Nothing but the lines from the top of the records through the line with "For extraprovincially incorporated" should be returned, exactly, and without pictures.
::: DATA FOR THE TASK :::
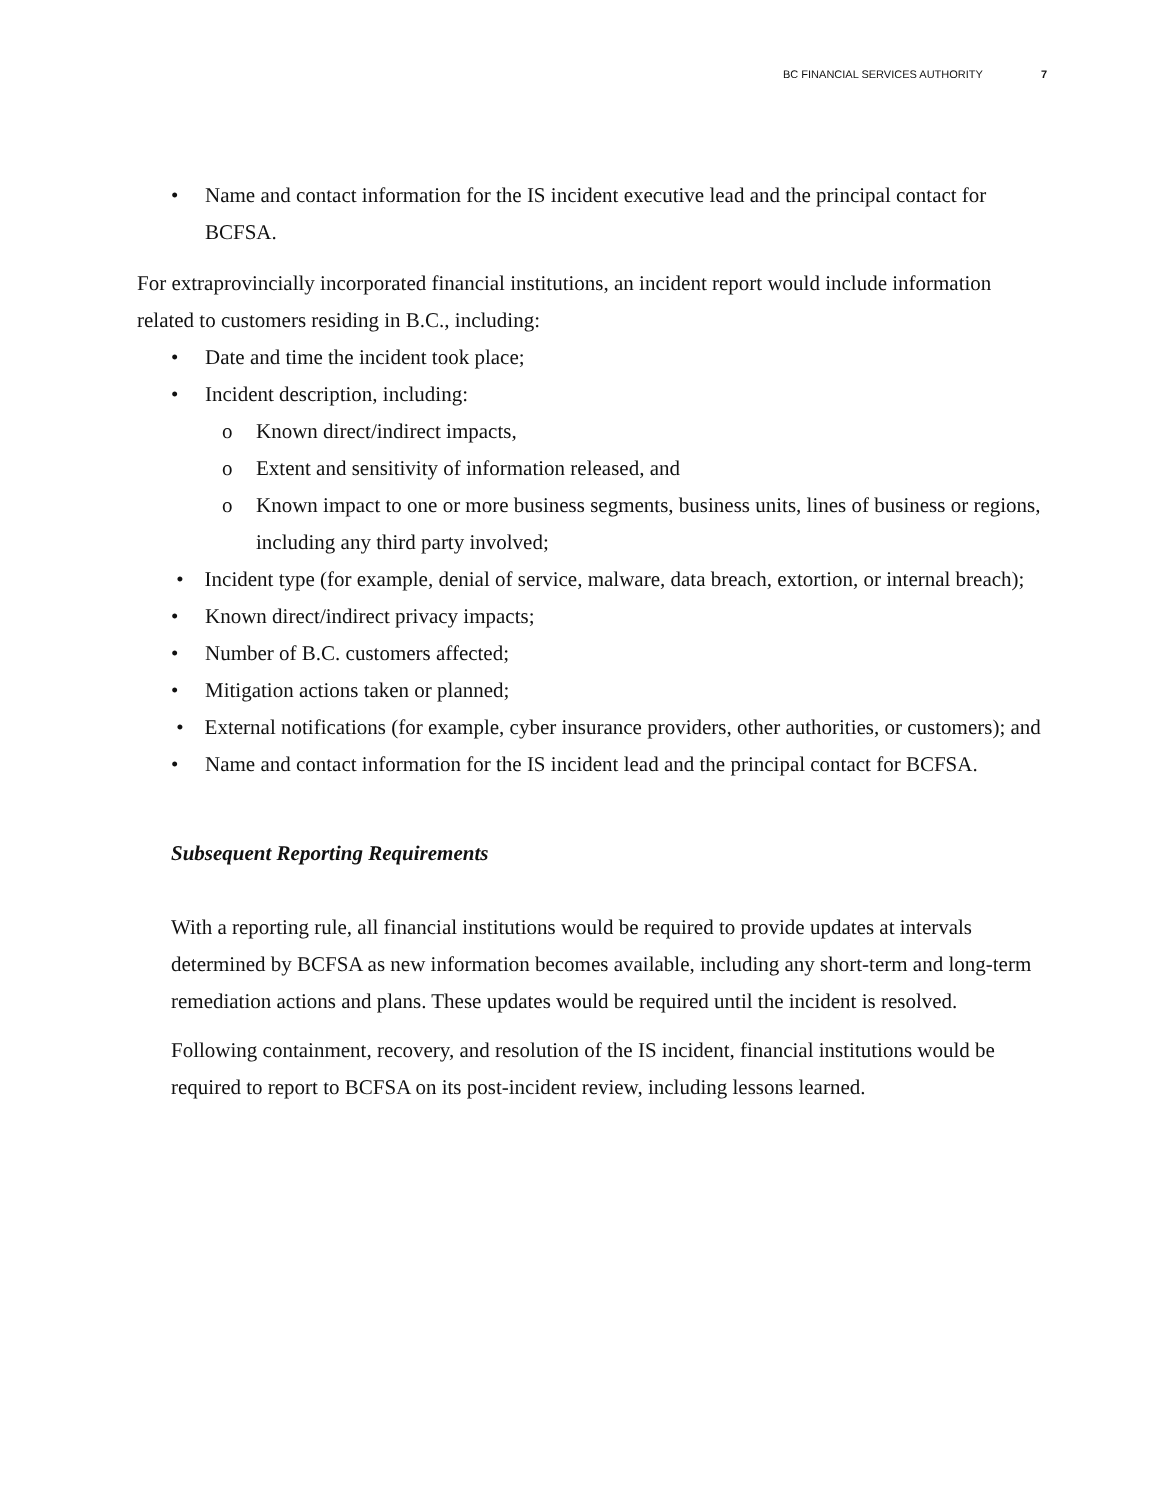BC FINANCIAL SERVICES AUTHORITY 7
• Name and contact information for the IS incident executive lead and the principal contact for BCFSA.
For extraprovincially incorporated financial institutions, an incident report would include information related to customers residing in B.C., including:
• Date and time the incident took place;
• Incident description, including:
o Known direct/indirect impacts,
o Extent and sensitivity of information released, and
o Known impact to one or more business segments, business units, lines of business or regions, including any third party involved;
• Incident type (for example, denial of service, malware, data breach, extortion, or internal breach);
• Known direct/indirect privacy impacts;
• Number of B.C. customers affected;
• Mitigation actions taken or planned;
• External notifications (for example, cyber insurance providers, other authorities, or customers); and
• Name and contact information for the IS incident lead and the principal contact for BCFSA.
Subsequent Reporting Requirements
With a reporting rule, all financial institutions would be required to provide updates at intervals determined by BCFSA as new information becomes available, including any short-term and long-term remediation actions and plans. These updates would be required until the incident is resolved.
Following containment, recovery, and resolution of the IS incident, financial institutions would be required to report to BCFSA on its post-incident review, including lessons learned.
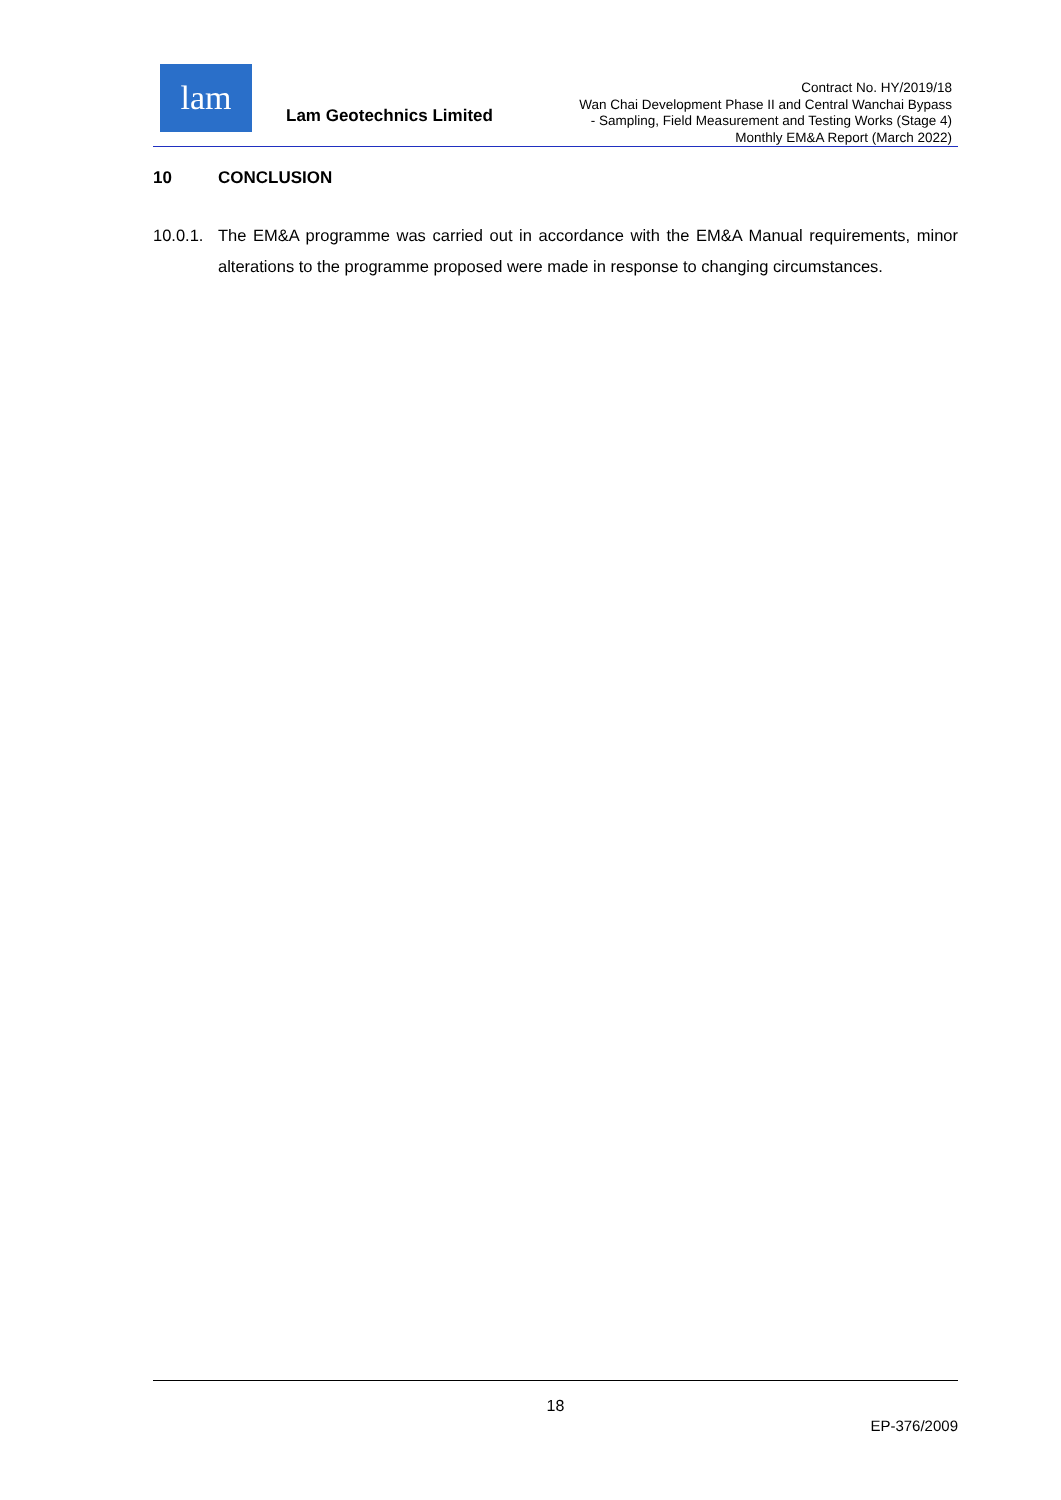lam
Lam Geotechnics Limited
Contract No. HY/2019/18
Wan Chai Development Phase II and Central Wanchai Bypass
- Sampling, Field Measurement and Testing Works (Stage 4)
Monthly EM&A Report (March 2022)
10 CONCLUSION
10.0.1.
The EM&A programme was carried out in accordance with the EM&A Manual requirements, minor alterations to the programme proposed were made in response to changing circumstances.
18
EP-376/2009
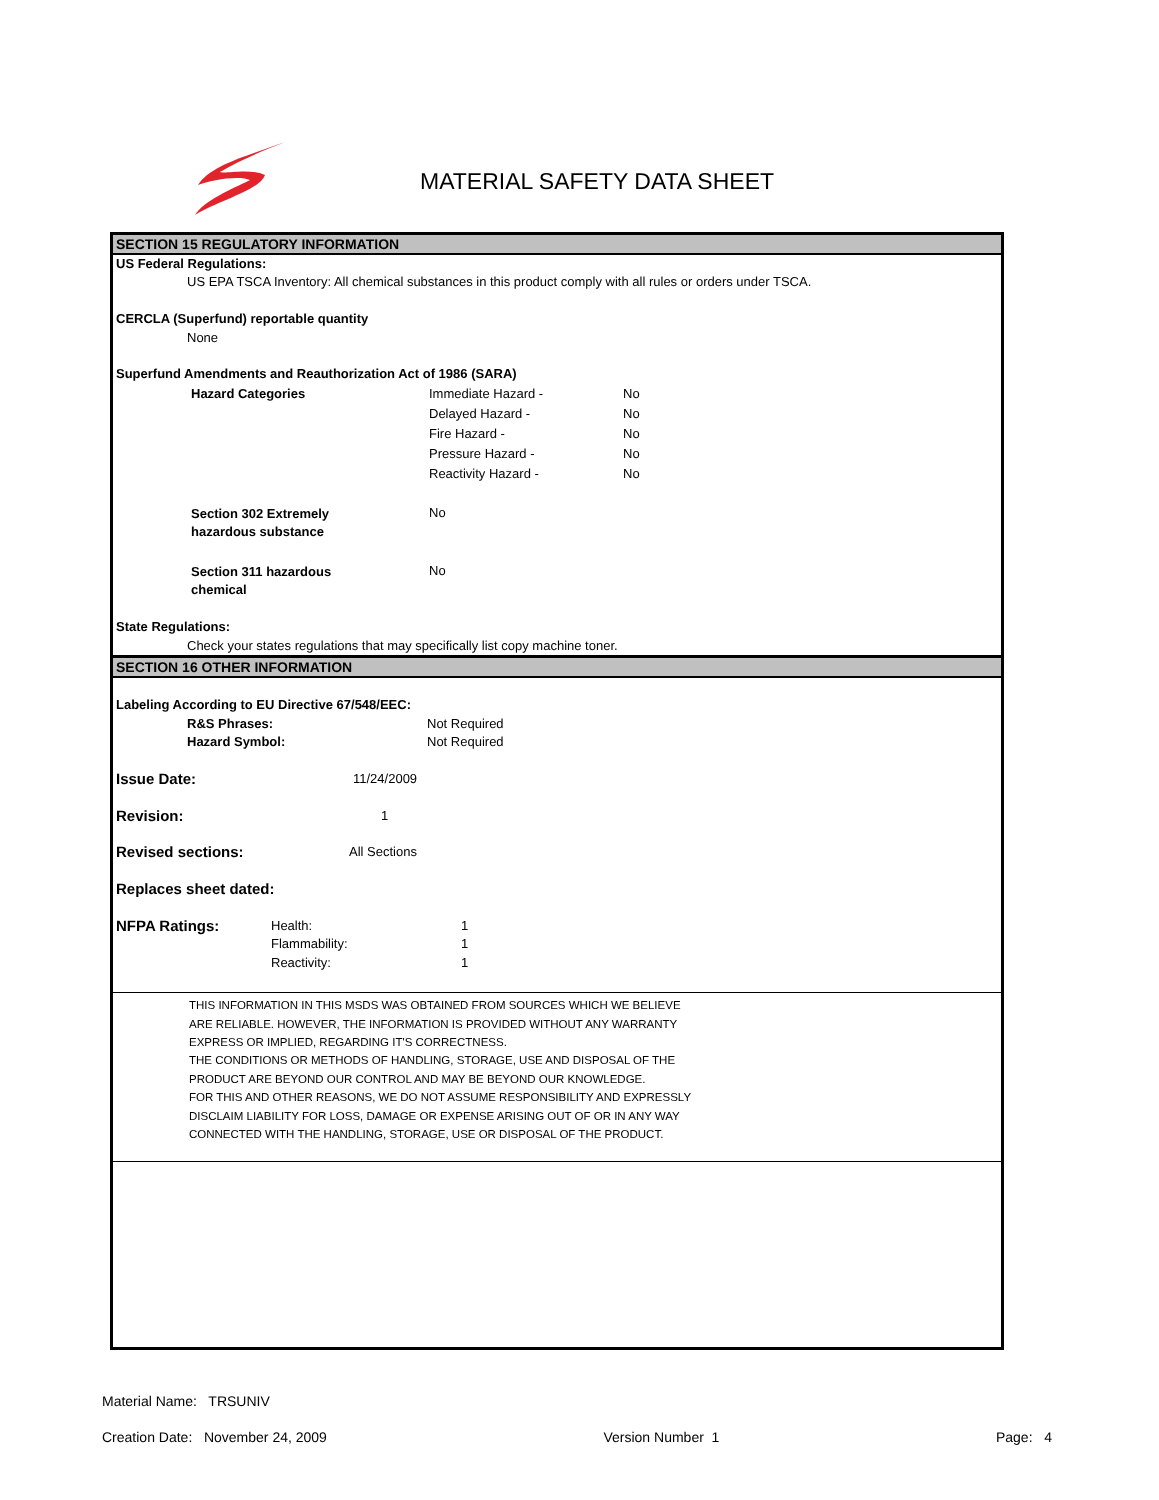MATERIAL SAFETY DATA SHEET
SECTION 15 REGULATORY INFORMATION
US Federal Regulations:
US EPA TSCA Inventory: All chemical substances in this product comply with all rules or orders under TSCA.
CERCLA (Superfund) reportable quantity
None
Superfund Amendments and Reauthorization Act of 1986 (SARA)
| Hazard Categories | Immediate Hazard - | No |
| | Delayed Hazard - | No |
| | Fire Hazard - | No |
| | Pressure Hazard - | No |
| | Reactivity Hazard - | No |
| Section 302 Extremely hazardous substance | No | |
| Section 311 hazardous chemical | No | |
State Regulations:
Check your states regulations that may specifically list copy machine toner.
SECTION 16 OTHER INFORMATION
Labeling According to EU Directive 67/548/EEC:
R&S Phrases: Not Required
Hazard Symbol: Not Required
Issue Date: 11/24/2009
Revision: 1
Revised sections: All Sections
Replaces sheet dated:
NFPA Ratings: Health: 1
Flammability: 1
Reactivity: 1
THIS INFORMATION IN THIS MSDS WAS OBTAINED FROM SOURCES WHICH WE BELIEVE
ARE RELIABLE. HOWEVER, THE INFORMATION IS PROVIDED WITHOUT ANY WARRANTY
EXPRESS OR IMPLIED, REGARDING IT'S CORRECTNESS.
THE CONDITIONS OR METHODS OF HANDLING, STORAGE, USE AND DISPOSAL OF THE
PRODUCT ARE BEYOND OUR CONTROL AND MAY BE BEYOND OUR KNOWLEDGE.
FOR THIS AND OTHER REASONS, WE DO NOT ASSUME RESPONSIBILITY AND EXPRESSLY
DISCLAIM LIABILITY FOR LOSS, DAMAGE OR EXPENSE ARISING OUT OF OR IN ANY WAY
CONNECTED WITH THE HANDLING, STORAGE, USE OR DISPOSAL OF THE PRODUCT.
Material Name: TRSUNIV
Creation Date: November 24, 2009 Version Number 1 Page: 4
:::
--- SOLUTION TO THIS EXERCISE ---
BC FINANCIAL SERVICES AUTHORITY 7
• Name and contact information for the IS incident executive lead and the principal contact for BCFSA.
For extraprovincially incorporated financial institutions, an incident report would include information related to customers residing in B.C., including:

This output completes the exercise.